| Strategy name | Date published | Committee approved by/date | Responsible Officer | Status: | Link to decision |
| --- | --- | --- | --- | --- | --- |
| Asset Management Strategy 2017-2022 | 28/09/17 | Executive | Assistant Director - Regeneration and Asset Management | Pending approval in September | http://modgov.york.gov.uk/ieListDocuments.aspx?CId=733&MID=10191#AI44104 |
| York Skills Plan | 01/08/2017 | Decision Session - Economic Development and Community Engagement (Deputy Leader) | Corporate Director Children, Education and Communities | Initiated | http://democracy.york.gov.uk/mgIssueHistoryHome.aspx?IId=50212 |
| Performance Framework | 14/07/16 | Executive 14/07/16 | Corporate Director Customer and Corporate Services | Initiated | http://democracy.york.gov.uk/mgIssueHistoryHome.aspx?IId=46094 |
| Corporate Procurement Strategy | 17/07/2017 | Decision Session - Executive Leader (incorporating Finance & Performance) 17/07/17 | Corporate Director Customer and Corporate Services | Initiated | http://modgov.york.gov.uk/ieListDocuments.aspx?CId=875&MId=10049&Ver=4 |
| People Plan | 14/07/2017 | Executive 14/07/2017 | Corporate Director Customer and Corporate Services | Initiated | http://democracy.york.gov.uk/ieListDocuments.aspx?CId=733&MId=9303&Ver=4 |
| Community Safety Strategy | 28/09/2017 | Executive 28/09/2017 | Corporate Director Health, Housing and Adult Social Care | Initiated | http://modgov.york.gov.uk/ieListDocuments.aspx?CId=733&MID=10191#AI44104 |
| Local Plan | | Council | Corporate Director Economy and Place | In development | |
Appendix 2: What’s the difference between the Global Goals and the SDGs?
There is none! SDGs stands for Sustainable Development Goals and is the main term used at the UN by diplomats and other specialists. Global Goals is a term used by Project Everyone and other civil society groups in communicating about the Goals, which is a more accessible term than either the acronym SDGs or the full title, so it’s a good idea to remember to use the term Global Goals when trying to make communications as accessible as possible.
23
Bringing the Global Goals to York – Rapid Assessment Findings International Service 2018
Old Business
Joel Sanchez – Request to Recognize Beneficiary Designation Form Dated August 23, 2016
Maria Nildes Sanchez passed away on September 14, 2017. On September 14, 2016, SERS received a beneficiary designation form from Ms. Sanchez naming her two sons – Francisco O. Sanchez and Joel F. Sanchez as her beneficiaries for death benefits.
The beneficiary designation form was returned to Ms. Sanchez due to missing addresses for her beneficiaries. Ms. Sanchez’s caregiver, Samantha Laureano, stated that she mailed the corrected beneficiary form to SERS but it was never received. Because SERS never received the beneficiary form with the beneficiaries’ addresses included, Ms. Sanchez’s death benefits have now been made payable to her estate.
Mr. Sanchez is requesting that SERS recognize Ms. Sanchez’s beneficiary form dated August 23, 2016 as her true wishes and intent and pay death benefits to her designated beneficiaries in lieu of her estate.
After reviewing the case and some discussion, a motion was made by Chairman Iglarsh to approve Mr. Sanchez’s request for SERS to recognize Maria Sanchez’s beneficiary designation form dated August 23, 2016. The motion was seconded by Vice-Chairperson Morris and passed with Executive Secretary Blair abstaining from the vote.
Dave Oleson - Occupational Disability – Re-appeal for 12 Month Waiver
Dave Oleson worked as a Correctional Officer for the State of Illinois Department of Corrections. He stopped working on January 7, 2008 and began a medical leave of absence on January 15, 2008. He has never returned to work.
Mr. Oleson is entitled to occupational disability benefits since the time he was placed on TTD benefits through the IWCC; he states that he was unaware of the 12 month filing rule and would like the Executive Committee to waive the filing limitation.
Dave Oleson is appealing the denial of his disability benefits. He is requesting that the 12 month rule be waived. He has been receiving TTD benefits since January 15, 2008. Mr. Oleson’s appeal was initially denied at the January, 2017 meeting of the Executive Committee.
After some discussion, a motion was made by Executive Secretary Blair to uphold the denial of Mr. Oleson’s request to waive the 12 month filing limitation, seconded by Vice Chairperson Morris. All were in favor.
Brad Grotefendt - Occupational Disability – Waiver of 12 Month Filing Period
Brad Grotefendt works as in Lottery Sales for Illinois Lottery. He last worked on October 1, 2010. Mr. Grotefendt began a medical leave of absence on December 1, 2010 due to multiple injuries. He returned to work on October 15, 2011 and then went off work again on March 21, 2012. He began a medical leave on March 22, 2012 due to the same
####################
Nothing is to be left out when the listing is copied, and every line must match exactly.

▸ **SOLUTION TO THIS EXERCISE**:
| Strategy name | Date published | Committee approved by/date | Responsible Officer | Status: | Link to decision |
| --- | --- | --- | --- | --- | --- |
| Asset Management Strategy 2017-2022 | 28/09/17 | Executive | Assistant Director - Regeneration and Asset Management | Pending approval in September | http://modgov.york.gov.uk/ieListDocuments.aspx?CId=733&MID=10191#AI44104 |
| York Skills Plan | 01/08/2017 | Decision Session - Economic Development and Community Engagement (Deputy Leader) | Corporate Director Children, Education and Communities | Initiated | http://democracy.york.gov.uk/mgIssueHistoryHome.aspx?IId=50212 |
| Performance Framework | 14/07/16 | Executive 14/07/16 | Corporate Director Customer and Corporate Services | Initiated | http://democracy.york.gov.uk/mgIssueHistoryHome.aspx?IId=46094 |
| Corporate Procurement Strategy | 17/07/2017 | Decision Session - Executive Leader (incorporating Finance & Performance) 17/07/17 | Corporate Director Customer and Corporate Services | Initiated | http://modgov.york.gov.uk/ieListDocuments.aspx?CId=875&MId=10049&Ver=4 |
| People Plan | 14/07/2017 | Executive 14/07/2017 | Corporate Director Customer and Corporate Services | Initiated | http://democracy.york.gov.uk/ieListDocuments.aspx?CId=733&MId=9303&Ver=4 |
| Community Safety Strategy | 28/09/2017 | Executive 28/09/2017 | Corporate Director Health, Housing and Adult Social Care | Initiated | http://modgov.york.gov.uk/ieListDocuments.aspx?CId=733&MID=10191#AI44104 |
| Local Plan | | Council | Corporate Director Economy and Place | In development | |
Appendix 2: What’s the difference between the Global Goals and the SDGs?
There is none! SDGs stands for Sustainable Development Goals and is the main term used at the UN by diplomats and other specialists. Global Goals is a term used by Project Everyone and other civil society groups in communicating about the Goals, which is a more accessible term than either the acronym SDGs or the full title, so it’s a good idea to remember to use the term Global Goals when trying to make communications as accessible as possible.
23
Bringing the Global Goals to York – Rapid Assessment Findings International Service 2018
Old Business
Joel Sanchez – Request to Recognize Beneficiary Designation Form Dated August 23, 2016
Maria Nildes Sanchez passed away on September 14, 2017. On September 14, 2016, SERS received a beneficiary designation form from Ms. Sanchez naming her two sons – Francisco O. Sanchez and Joel F. Sanchez as her beneficiaries for death benefits.
The beneficiary designation form was returned to Ms. Sanchez due to missing addresses for her beneficiaries. Ms. Sanchez’s caregiver, Samantha Laureano, stated that she mailed the corrected beneficiary form to SERS but it was never received. Because SERS never received the beneficiary form with the beneficiaries’ addresses included, Ms. Sanchez’s death benefits have now been made payable to her estate.
Mr. Sanchez is requesting that SERS recognize Ms. Sanchez’s beneficiary form dated August 23, 2016 as her true wishes and intent and pay death benefits to her designated beneficiaries in lieu of her estate.
After reviewing the case and some discussion, a motion was made by Chairman Iglarsh to approve Mr. Sanchez’s request for SERS to recognize Maria Sanchez’s beneficiary designation form dated August 23, 2016. The motion was seconded by Vice-Chairperson Morris and passed with Executive Secretary Blair abstaining from the vote.
Dave Oleson - Occupational Disability – Re-appeal for 12 Month Waiver
Dave Oleson worked as a Correctional Officer for the State of Illinois Department of Corrections. He stopped working on January 7, 2008 and began a medical leave of absence on January 15, 2008. He has never returned to work.
Mr. Oleson is entitled to occupational disability benefits since the time he was placed on TTD benefits through the IWCC; he states that he was unaware of the 12 month filing rule and would like the Executive Committee to waive the filing limitation.
Dave Oleson is appealing the denial of his disability benefits. He is requesting that the 12 month rule be waived. He has been receiving TTD benefits since January 15, 2008. Mr. Oleson’s appeal was initially denied at the January, 2017 meeting of the Executive Committee.
After some discussion, a motion was made by Executive Secretary Blair to uphold the denial of Mr. Oleson’s request to waive the 12 month filing limitation, seconded by Vice Chairperson Morris. All were in favor.
Brad Grotefendt - Occupational Disability – Waiver of 12 Month Filing Period
Brad Grotefendt works as in Lottery Sales for Illinois Lottery. He last worked on October 1, 2010. Mr. Grotefendt began a medical leave of absence on December 1, 2010 due to multiple injuries. He returned to work on October 15, 2011 and then went off work again on March 21, 2012. He began a medical leave on March 22, 2012 due to the same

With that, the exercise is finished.